Llámenme romántico o problemático, pero los títulos son animales misteriosos, como camaleones: cambian el color de su piel en símbolos, a veces en una frase inquietante del texto. En ocasiones son abejas que pican antes de la columna, en otras hormigas laboriosas durante la escritura, o pájaros que aparecen al atardecer, ad portas del envío. Un tal Gabriel dijo hace décadas que “Hay que parecerse al nombre”. Lo mismo con las columnas: hay que luchar para que se parezcan a su título. Nombrar es un acto de libertad; luchar por el propio nombre también lo es.

Esta columna quería llamarse “En el nombre del nombre”, pero resultó llamándose así por si deciden cambiarlo. No podía no referirme a esto, que en apariencia es insignificante, pero que si se piensa con detenimiento no es un asunto menor.

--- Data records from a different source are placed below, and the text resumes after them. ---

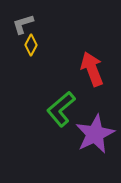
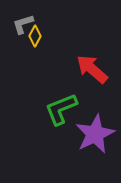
yellow diamond: moved 4 px right, 9 px up
red arrow: rotated 28 degrees counterclockwise
green L-shape: rotated 18 degrees clockwise
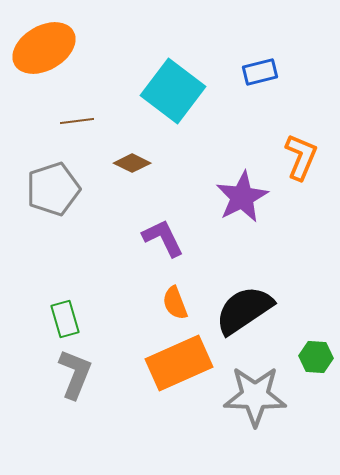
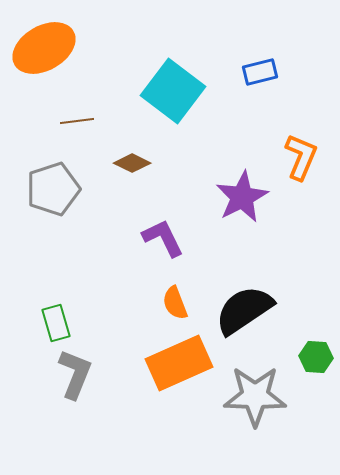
green rectangle: moved 9 px left, 4 px down
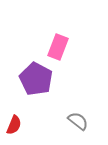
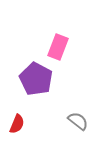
red semicircle: moved 3 px right, 1 px up
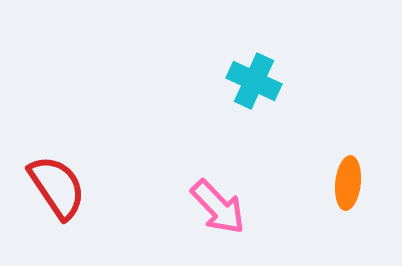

Los títulos constituyen un elemento trascendental del texto; son únicos, como el nombre a las personas. Me parece justo que los lectores sepan que se han cambiado las reglas de juego y que adviertan, por otra parte, que los columnistas fuimos los últimos enterados de la decisión.

Adriana Villegas deja su columna de los domingos. Habrá que ponerle otro significado al nombre “domingo”. Aprendimos de su observación, de su crítica, de su constancia, y, sobre todo, de su apuesta por escribir para y en esta región cafetera. Seguramente la leeremos en otros espacios, así el medio en el que escriba tenga un nombre distinto.